The daughter of a California-based man sentenced to death in Iran has asked authorities in Germany to open criminal proceedings against members of the Iranian judiciary.
The family of Jamshid Sharmahd, who is a German-Iranian citizen, says he was abducted by Iran while staying in Dubai three years ago. Iranian authorities accused him of planning a 2008 attack on a mosque that killed 14 people and wounded over 200 others. He was sentenced to death earlier this year.
German and European diplomats have condemned the verdict, which comes amid an increase in executions by Iran.
Germany follows the principle of universal jurisdiction, under which authorities can investigate serious crimes committed elsewhere in the world.
Sharmahd’s daughter, Gazelle Sharmahd , filed a criminal complaint with the German federal prosecutor’s office against eight high-ranking members of Iran’s judiciary and the intelligence service, alleging crimes against humanity.
The Berlin-based European Center for Constitutional and Human Rights, which is supporting her case, announced the filing Wednesday and said that the complaint targets prominent Iranian judge Abdolghassem Salavati and former Intelligence Minister Mahmoud Alavi, among others.
“The kidnapping in Dubai, the unlawful detention, the torture while in detention, and the imminent execution of my father as a result of a show trial exemplify the untold crimes of the Iranian regime,” Gazelle Sharmahd said in a statement Wednesday.

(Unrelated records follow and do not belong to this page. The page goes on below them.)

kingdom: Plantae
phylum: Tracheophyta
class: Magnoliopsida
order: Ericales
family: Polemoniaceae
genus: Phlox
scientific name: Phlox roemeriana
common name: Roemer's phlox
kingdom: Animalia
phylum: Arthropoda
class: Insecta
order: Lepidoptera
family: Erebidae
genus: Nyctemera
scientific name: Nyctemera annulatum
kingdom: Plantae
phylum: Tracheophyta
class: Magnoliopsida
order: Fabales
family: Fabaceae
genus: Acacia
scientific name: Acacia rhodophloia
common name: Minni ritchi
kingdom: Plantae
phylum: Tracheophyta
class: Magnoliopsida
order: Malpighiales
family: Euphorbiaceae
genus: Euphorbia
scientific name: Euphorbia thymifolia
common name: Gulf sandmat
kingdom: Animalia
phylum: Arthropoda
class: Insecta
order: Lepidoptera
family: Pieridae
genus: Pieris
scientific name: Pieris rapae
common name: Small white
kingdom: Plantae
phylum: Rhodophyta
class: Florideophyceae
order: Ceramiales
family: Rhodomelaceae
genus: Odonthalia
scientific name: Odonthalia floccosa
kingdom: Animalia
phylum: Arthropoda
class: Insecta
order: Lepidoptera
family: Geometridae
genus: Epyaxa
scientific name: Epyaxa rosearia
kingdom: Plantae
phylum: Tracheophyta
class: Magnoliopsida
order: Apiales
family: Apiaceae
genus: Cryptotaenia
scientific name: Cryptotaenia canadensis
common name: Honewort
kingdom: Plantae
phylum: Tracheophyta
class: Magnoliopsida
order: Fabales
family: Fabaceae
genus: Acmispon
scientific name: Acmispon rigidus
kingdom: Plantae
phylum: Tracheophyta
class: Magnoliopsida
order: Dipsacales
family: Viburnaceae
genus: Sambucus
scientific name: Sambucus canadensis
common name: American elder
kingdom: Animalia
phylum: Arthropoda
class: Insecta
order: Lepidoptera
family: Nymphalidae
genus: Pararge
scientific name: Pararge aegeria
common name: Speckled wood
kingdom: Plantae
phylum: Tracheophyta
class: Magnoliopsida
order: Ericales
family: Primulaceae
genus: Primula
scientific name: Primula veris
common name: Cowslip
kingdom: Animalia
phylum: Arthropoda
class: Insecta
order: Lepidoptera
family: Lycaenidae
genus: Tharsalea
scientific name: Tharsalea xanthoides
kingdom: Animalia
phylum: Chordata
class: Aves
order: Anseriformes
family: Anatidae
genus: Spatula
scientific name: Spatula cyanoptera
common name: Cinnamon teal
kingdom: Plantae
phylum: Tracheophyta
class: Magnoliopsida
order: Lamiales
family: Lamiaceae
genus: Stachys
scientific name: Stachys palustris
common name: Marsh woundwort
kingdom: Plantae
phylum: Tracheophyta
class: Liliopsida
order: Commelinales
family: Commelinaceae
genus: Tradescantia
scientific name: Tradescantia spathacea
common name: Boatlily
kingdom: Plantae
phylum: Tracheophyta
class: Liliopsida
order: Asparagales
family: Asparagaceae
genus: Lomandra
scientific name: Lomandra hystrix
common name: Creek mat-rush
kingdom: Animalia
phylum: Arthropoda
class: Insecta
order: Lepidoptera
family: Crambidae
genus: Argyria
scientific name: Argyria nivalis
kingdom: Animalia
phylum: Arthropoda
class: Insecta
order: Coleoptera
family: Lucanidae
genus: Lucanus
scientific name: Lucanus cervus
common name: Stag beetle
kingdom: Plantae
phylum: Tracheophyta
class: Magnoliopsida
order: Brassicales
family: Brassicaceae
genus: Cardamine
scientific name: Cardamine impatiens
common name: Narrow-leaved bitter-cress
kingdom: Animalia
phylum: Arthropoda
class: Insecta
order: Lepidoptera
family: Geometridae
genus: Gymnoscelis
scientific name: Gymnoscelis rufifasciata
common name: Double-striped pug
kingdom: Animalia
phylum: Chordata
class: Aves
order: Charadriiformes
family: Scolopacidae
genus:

“The regime in Tehran is responsible for the systematic torture, sexual violence, executions and ‘disappearances’ perpetrated against tens of thousands of people — most recently in the wake of the crackdown on the feminist revolution,” ECCHR’s secretary general, Wolfgang Kaleck, said.
“Whether through criminal charges in Germany in the Sharmahd case, legal action in another country or before an international court, the goal is to bring high-ranking officials of the Iranian government, judiciary, and security apparatus to justice for these crimes.”
Earlier this year, Germany and Iran expelled each others’ diplomats over the Sharmahd case. His hometown is Glendora, California.